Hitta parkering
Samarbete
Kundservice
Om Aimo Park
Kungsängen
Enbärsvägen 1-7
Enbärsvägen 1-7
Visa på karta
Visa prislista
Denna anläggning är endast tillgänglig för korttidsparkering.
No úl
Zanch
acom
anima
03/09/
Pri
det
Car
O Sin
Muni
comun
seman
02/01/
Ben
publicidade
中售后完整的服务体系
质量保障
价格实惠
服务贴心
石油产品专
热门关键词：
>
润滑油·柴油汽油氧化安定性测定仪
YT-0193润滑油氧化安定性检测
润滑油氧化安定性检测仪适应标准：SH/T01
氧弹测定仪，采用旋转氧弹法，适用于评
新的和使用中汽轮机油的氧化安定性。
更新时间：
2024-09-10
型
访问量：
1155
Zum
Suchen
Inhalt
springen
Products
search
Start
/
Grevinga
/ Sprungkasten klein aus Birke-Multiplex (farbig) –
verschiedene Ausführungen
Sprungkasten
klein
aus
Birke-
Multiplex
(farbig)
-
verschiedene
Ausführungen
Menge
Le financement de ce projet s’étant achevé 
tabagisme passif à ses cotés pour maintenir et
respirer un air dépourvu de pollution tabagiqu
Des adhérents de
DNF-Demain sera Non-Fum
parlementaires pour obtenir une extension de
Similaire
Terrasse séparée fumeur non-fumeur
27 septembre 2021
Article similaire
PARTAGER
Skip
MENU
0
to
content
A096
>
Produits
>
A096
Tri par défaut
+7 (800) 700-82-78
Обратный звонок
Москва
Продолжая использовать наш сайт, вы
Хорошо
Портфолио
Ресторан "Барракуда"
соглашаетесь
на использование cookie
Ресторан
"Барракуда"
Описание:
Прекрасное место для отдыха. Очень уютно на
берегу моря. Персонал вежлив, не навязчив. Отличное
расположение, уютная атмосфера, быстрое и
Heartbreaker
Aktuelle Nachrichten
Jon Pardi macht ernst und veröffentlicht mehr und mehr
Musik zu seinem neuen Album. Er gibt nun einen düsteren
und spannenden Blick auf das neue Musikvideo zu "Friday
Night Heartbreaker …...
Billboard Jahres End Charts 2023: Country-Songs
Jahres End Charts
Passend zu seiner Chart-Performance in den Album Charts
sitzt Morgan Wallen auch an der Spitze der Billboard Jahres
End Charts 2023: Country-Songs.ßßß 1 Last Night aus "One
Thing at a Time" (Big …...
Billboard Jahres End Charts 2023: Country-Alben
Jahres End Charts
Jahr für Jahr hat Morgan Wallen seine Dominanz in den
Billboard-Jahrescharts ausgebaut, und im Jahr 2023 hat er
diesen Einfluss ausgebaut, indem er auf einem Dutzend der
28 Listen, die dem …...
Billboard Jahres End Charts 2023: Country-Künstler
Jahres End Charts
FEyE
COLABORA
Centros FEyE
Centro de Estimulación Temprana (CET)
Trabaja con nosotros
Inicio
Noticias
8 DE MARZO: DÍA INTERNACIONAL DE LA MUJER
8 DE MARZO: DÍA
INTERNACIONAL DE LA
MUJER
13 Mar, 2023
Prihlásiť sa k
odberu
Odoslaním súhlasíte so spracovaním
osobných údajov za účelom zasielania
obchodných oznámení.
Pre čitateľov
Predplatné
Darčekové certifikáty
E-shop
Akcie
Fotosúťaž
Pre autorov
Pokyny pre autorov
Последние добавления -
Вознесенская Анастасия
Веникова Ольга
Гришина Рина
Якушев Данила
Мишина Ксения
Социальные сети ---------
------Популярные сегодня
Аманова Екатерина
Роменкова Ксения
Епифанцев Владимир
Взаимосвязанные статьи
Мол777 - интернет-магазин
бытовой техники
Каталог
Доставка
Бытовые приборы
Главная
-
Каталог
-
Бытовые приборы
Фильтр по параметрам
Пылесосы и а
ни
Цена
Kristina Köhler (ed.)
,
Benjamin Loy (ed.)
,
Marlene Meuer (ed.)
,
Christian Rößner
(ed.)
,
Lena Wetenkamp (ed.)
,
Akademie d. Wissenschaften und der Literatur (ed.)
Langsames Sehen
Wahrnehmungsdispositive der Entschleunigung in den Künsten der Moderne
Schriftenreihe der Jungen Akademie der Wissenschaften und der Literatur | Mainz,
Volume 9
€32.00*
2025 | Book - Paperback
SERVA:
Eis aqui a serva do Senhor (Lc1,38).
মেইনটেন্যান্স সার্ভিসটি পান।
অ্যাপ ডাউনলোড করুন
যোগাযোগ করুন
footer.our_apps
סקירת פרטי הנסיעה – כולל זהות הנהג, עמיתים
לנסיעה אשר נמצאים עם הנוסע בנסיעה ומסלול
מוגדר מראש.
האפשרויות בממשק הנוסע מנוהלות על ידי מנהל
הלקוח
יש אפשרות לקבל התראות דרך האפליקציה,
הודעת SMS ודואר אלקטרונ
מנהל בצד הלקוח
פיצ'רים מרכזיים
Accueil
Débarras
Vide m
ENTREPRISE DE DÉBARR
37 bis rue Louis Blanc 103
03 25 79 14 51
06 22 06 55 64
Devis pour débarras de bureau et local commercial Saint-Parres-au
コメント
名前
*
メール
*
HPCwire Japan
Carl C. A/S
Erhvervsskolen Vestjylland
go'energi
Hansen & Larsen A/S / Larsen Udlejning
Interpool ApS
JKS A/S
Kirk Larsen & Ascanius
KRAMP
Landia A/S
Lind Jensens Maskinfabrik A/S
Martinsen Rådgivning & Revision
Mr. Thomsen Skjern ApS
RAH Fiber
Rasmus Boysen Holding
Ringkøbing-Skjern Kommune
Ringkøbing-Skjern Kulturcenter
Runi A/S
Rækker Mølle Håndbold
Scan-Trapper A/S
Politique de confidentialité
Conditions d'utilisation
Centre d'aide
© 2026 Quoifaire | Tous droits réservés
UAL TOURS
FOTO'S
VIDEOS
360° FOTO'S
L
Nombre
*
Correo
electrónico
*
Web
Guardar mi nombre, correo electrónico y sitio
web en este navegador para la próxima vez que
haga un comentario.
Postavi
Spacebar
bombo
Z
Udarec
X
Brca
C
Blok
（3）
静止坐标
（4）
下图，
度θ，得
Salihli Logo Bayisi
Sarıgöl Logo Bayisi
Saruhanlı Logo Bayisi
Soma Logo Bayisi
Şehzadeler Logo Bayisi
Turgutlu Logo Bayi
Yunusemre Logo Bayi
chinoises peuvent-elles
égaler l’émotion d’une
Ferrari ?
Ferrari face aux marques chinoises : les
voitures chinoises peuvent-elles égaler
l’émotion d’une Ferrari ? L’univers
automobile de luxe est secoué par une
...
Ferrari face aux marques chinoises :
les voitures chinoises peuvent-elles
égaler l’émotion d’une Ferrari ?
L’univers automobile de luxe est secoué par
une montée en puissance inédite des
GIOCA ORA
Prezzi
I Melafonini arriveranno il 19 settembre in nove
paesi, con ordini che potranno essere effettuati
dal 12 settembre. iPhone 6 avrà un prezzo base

§

• What is required: Can you output every line of the data above in the same order, without changing a single character?

• Response to this task:
Hitta parkering
Samarbete
Kundservice
Om Aimo Park
Kungsängen
Enbärsvägen 1-7
Enbärsvägen 1-7
Visa på karta
Visa prislista
Denna anläggning är endast tillgänglig för korttidsparkering.
No úl
Zanch
acom
anima
03/09/
Pri
det
Car
O Sin
Muni
comun
seman
02/01/
Ben
publicidade
中售后完整的服务体系
质量保障
价格实惠
服务贴心
石油产品专
热门关键词：
>
润滑油·柴油汽油氧化安定性测定仪
YT-0193润滑油氧化安定性检测
润滑油氧化安定性检测仪适应标准：SH/T01
氧弹测定仪，采用旋转氧弹法，适用于评
新的和使用中汽轮机油的氧化安定性。
更新时间：
2024-09-10
型
访问量：
1155
Zum
Suchen
Inhalt
springen
Products
search
Start
/
Grevinga
/ Sprungkasten klein aus Birke-Multiplex (farbig) –
verschiedene Ausführungen
Sprungkasten
klein
aus
Birke-
Multiplex
(farbig)
-
verschiedene
Ausführungen
Menge
Le financement de ce projet s’étant achevé 
tabagisme passif à ses cotés pour maintenir et
respirer un air dépourvu de pollution tabagiqu
Des adhérents de
DNF-Demain sera Non-Fum
parlementaires pour obtenir une extension de
Similaire
Terrasse séparée fumeur non-fumeur
27 septembre 2021
Article similaire
PARTAGER
Skip
MENU
0
to
content
A096
>
Produits
>
A096
Tri par défaut
+7 (800) 700-82-78
Обратный звонок
Москва
Продолжая использовать наш сайт, вы
Хорошо
Портфолио
Ресторан "Барракуда"
соглашаетесь
на использование cookie
Ресторан
"Барракуда"
Описание:
Прекрасное место для отдыха. Очень уютно на
берегу моря. Персонал вежлив, не навязчив. Отличное
расположение, уютная атмосфера, быстрое и
Heartbreaker
Aktuelle Nachrichten
Jon Pardi macht ernst und veröffentlicht mehr und mehr
Musik zu seinem neuen Album. Er gibt nun einen düsteren
und spannenden Blick auf das neue Musikvideo zu "Friday
Night Heartbreaker …...
Billboard Jahres End Charts 2023: Country-Songs
Jahres End Charts
Passend zu seiner Chart-Performance in den Album Charts
sitzt Morgan Wallen auch an der Spitze der Billboard Jahres
End Charts 2023: Country-Songs.ßßß 1 Last Night aus "One
Thing at a Time" (Big …...
Billboard Jahres End Charts 2023: Country-Alben
Jahres End Charts
Jahr für Jahr hat Morgan Wallen seine Dominanz in den
Billboard-Jahrescharts ausgebaut, und im Jahr 2023 hat er
diesen Einfluss ausgebaut, indem er auf einem Dutzend der
28 Listen, die dem …...
Billboard Jahres End Charts 2023: Country-Künstler
Jahres End Charts
FEyE
COLABORA
Centros FEyE
Centro de Estimulación Temprana (CET)
Trabaja con nosotros
Inicio
Noticias
8 DE MARZO: DÍA INTERNACIONAL DE LA MUJER
8 DE MARZO: DÍA
INTERNACIONAL DE LA
MUJER
13 Mar, 2023
Prihlásiť sa k
odberu
Odoslaním súhlasíte so spracovaním
osobných údajov za účelom zasielania
obchodných oznámení.
Pre čitateľov
Predplatné
Darčekové certifikáty
E-shop
Akcie
Fotosúťaž
Pre autorov
Pokyny pre autorov
Последние добавления -
Вознесенская Анастасия
Веникова Ольга
Гришина Рина
Якушев Данила
Мишина Ксения
Социальные сети ---------
------Популярные сегодня
Аманова Екатерина
Роменкова Ксения
Епифанцев Владимир
Взаимосвязанные статьи
Мол777 - интернет-магазин
бытовой техники
Каталог
Доставка
Бытовые приборы
Главная
-
Каталог
-
Бытовые приборы
Фильтр по параметрам
Пылесосы и а
ни
Цена
Kristina Köhler (ed.)
,
Benjamin Loy (ed.)
,
Marlene Meuer (ed.)
,
Christian Rößner
(ed.)
,
Lena Wetenkamp (ed.)
,
Akademie d. Wissenschaften und der Literatur (ed.)
Langsames Sehen
Wahrnehmungsdispositive der Entschleunigung in den Künsten der Moderne
Schriftenreihe der Jungen Akademie der Wissenschaften und der Literatur | Mainz,
Volume 9
€32.00*
2025 | Book - Paperback
SERVA:
Eis aqui a serva do Senhor (Lc1,38).
মেইনটেন্যান্স সার্ভিসটি পান।
অ্যাপ ডাউনলোড করুন
যোগাযোগ করুন
footer.our_apps
סקירת פרטי הנסיעה – כולל זהות הנהג, עמיתים
לנסיעה אשר נמצאים עם הנוסע בנסיעה ומסלול
מוגדר מראש.
האפשרויות בממשק הנוסע מנוהלות על ידי מנהל
הלקוח
יש אפשרות לקבל התראות דרך האפליקציה,
הודעת SMS ודואר אלקטרונ
מנהל בצד הלקוח
פיצ'רים מרכזיים
Accueil
Débarras
Vide m
ENTREPRISE DE DÉBARR
37 bis rue Louis Blanc 103
03 25 79 14 51
06 22 06 55 64
Devis pour débarras de bureau et local commercial Saint-Parres-au
コメント
名前
*
メール
*
HPCwire Japan
Carl C. A/S
Erhvervsskolen Vestjylland
go'energi
Hansen & Larsen A/S / Larsen Udlejning
Interpool ApS
JKS A/S
Kirk Larsen & Ascanius
KRAMP
Landia A/S
Lind Jensens Maskinfabrik A/S
Martinsen Rådgivning & Revision
Mr. Thomsen Skjern ApS
RAH Fiber
Rasmus Boysen Holding
Ringkøbing-Skjern Kommune
Ringkøbing-Skjern Kulturcenter
Runi A/S
Rækker Mølle Håndbold
Scan-Trapper A/S
Politique de confidentialité
Conditions d'utilisation
Centre d'aide
© 2026 Quoifaire | Tous droits réservés
UAL TOURS
FOTO'S
VIDEOS
360° FOTO'S
L
Nombre
*
Correo
electrónico
*
Web
Guardar mi nombre, correo electrónico y sitio
web en este navegador para la próxima vez que
haga un comentario.
Postavi
Spacebar
bombo
Z
Udarec
X
Brca
C
Blok
（3）
静止坐标
（4）
下图，
度θ，得
Salihli Logo Bayisi
Sarıgöl Logo Bayisi
Saruhanlı Logo Bayisi
Soma Logo Bayisi
Şehzadeler Logo Bayisi
Turgutlu Logo Bayi
Yunusemre Logo Bayi
chinoises peuvent-elles
égaler l’émotion d’une
Ferrari ?
Ferrari face aux marques chinoises : les
voitures chinoises peuvent-elles égaler
l’émotion d’une Ferrari ? L’univers
automobile de luxe est secoué par une
...
Ferrari face aux marques chinoises :
les voitures chinoises peuvent-elles
égaler l’émotion d’une Ferrari ?
L’univers automobile de luxe est secoué par
une montée en puissance inédite des
GIOCA ORA
Prezzi
I Melafonini arriveranno il 19 settembre in nove
paesi, con ordini che potranno essere effettuati
dal 12 settembre. iPhone 6 avrà un prezzo base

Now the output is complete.